The 115,000-square-foot building, which will be home to more than 200 full- and part-time faculty, 1,200 graduate and undergraduate students and staff, will feature state-of-the-art classrooms, research labs, departmental office space and conference rooms and an interior central atrium. The building, which will have seven floors above ground and two below, will be the first GW building visible to visitors who approach campus from Washington Circle and Pennsylvania Avenue.
FDA Commissioner Margaret A. Hamburg said the location for the new building speaks to why the school is unique amongst the nation’s public health schools.
“Located blocks from the White House, Pan American Health Organization, Department of Health and Human Service, the World Bank, leading NGOs in health and health policy as well as very important Washington, D.C., organizations, our own health department and our own community organizations…it will clearly be well positioned to make a difference locally, nationally and globally,” said Dr. Hamburg.
The public health community will need the expertise of GW graduates, Dr. Hamburg said, as the world confronts an unprecedented array of challenges including emerging infectious disease threats and antibiotics resistance, chronic disease threats such as obesity and diabetes and the growing burden of disease associated with the nation’s aging population.
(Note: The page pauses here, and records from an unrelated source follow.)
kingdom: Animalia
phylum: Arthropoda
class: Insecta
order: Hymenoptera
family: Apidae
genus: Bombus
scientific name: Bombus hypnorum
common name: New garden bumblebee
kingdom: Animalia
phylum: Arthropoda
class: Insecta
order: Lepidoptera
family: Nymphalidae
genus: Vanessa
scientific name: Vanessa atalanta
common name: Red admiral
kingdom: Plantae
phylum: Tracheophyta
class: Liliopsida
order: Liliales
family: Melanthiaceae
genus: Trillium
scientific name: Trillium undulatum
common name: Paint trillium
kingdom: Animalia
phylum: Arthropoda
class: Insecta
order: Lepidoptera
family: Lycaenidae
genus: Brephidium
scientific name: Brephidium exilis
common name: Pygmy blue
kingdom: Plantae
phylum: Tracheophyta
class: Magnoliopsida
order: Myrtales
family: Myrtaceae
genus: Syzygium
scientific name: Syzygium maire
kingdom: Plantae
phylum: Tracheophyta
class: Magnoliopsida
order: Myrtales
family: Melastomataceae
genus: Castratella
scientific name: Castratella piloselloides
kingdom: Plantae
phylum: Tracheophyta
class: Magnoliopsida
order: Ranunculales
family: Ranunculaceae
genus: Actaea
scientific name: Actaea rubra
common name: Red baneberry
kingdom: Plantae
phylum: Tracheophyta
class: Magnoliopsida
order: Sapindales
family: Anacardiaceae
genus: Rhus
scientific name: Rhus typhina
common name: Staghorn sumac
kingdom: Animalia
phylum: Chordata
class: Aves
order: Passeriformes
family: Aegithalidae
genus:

“Public health matters to each and every one of us, the communities we live in and the health, safety and well-being of our globe,” she said. “Public health must be a local and global enterprise.”
The notion of public health needing to be multifaceted is recognized by Dr. Goldman’s vision for SPHHS, Dr. Hamburg said.
“Her background as a scientist, government leader, advocate, educator and mentor uniquely positions her to understand the challenges and the opportunities of working within the political, scientific and the educational frameworks that shape public health accomplishments,” Dr. Hamburg said. “I’m confident that under her leadership the future building will be a home not only to labs and classes but above all to real-world ideas and solutions to some of the most pressing public health challenges.”
The building will be constructed with a range of green and sustainable materials, and the project will target a minimum of Gold certification under the Leadership in Energy and Environmental Design (LEED) Green Building Rating System.
The ceremony brought together about 150 students, faculty, staff, school administrators, the SPHHS Dean’s Council, GW Board of Trustees members, alumni and others. Dr. Knapp and Provost Steven Lerman joined Dr. Goldman and other GW administrators, student leaders and department chairs in ceremonially breaking ground on the new building.
“We expect public health to increasingly dominate the landscape of this nation,” said D.C. Mayor Vincent Gray, B.A. ’64. “What an enormous contribution this school will make to the university and to the District of Columbia.”